Inside Meta, the company's all-in bet on AI is making life miserable for the engineers who actually have to build it.
According to reports from current employees, Mark Zuckerberg's pivot to making Meta an "AI-first" company has created chaos internally. Projects are being canceled mid-development. Teams are being reshuffled constantly. Engineers are being pressured to rebrand existing work as "AI-powered" even when the AI component is marginal at best.
It's a case study in what happens when executive strategy shifts faster than engineering reality can keep up.
The AI-First Mandate
Following disappointing metaverse results and intense competition from OpenAI, Zuckerberg declared AI the company's top priority. That's not inherently wrong—AI is reshaping the tech landscape, and Meta has strong AI research capabilities.
But according to engineers, the mandate from leadership is less "build great AI products" and more "make everything AI, immediately."
Teams that were building perfectly functional products using traditional software engineering are being told to integrate AI whether it makes sense or not. Machine learning is being shoehorned into features where simpler solutions would work better.
One engineer described it as "AI theater"—making things look AI-powered for exec demos and press releases, even when the underlying technology is conventional or when the AI components actively make the product worse.
The Reorg Churn
Meta has gone through multiple reorganizations in the past year, each one shifting resources toward AI initiatives. For engineers, this means:
- Projects they've spent months building get canceled with little notice - Teams get split up and reassigned to different initiatives - Priorities change weekly based on whatever exec leadership is excited about - Work that was previously valued becomes irrelevant overnight
This is morale poison. Engineers want to ship products and see impact. Constant reorgs mean work gets thrown away, institutional knowledge is lost, and nobody can build anything substantial because the goalposts keep moving.

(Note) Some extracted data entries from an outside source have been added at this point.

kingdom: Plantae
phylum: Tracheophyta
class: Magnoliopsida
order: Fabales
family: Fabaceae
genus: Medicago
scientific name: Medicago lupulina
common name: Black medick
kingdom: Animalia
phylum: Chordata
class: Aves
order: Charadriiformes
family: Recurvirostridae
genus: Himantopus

I've been through this at a startup. It's exhausting. And Meta has the resources to do better.
The Talent Exodus
Predictably, good engineers are leaving. Why stay at a company where your work might be canceled arbitrarily, where you're pressured to add AI buzzwords to appease leadership, and where long-term planning is impossible?
Some are going to actual AI-focused companies like OpenAI, Anthropic, or Google DeepMind, where AI is the core mission rather than a reactive pivot. Others are joining startups or companies with more stable engineering cultures.
The irony is that Meta's AI strategy is driving away the exact engineers it needs to execute that strategy.
When Strategy Becomes Dogma
There's a pattern in tech where CEOs become convinced of a particular future and then force the entire company to align around it, regardless of evidence.
Zuckerberg did this with the metaverse. He was certain it was the future, renamed the company, and burned tens of billions of dollars on VR hardware and virtual worlds that users largely ignored.
Now he's doing it with AI. And to be fair, AI has more obvious product-market fit than VR metaverse experiences. But the execution—forcing every team to become "AI-first" overnight—creates the same problems.
Good engineering strategy is about making thoughtful tradeoffs. Sometimes AI is the right tool. Sometimes it's overkill. Sometimes it makes products actively worse by adding latency, unpredictability, or errors that wouldn't exist in deterministic systems.
But when leadership mandates AI everywhere, engineers lose the ability to make those tradeoffs. Build with AI or get deprioritized.
The Real Costs
The human cost is burned-out engineers and a degraded workplace culture. The product cost is features that use AI because they have to, not because it serves users.
The competitive cost might be worst of all. While Meta is churning through reorgs and forcing AI into everything, competitors with clearer strategies are shipping better products.
OpenAI focuses on frontier models. Google integrates AI into search and productivity. Anthropic focuses on safety and enterprise use cases. They have coherent strategies.
Meta's strategy seems to be "do AI loudly so investors know we're doing AI." That's not a strategy. It's theater.
What Meta Should Do Instead
Here's what a sane AI strategy would look like:
1. Identify specific products where AI creates genuine user value 2. Invest heavily in those areas 3. Let other teams continue using conventional engineering where it works better 4. Give engineers stability to actually ship things 5. Measure impact, not AI adoption
But that requires leadership willing to make hard choices about what not to do. And right now, the mandate seems to be "do everything, but make it AI."
The technology is impressive when applied thoughtfully. The question is whether Meta can slow down long enough to apply it that way.
Based on employee accounts, the answer is no. And that's a problem money alone can't solve.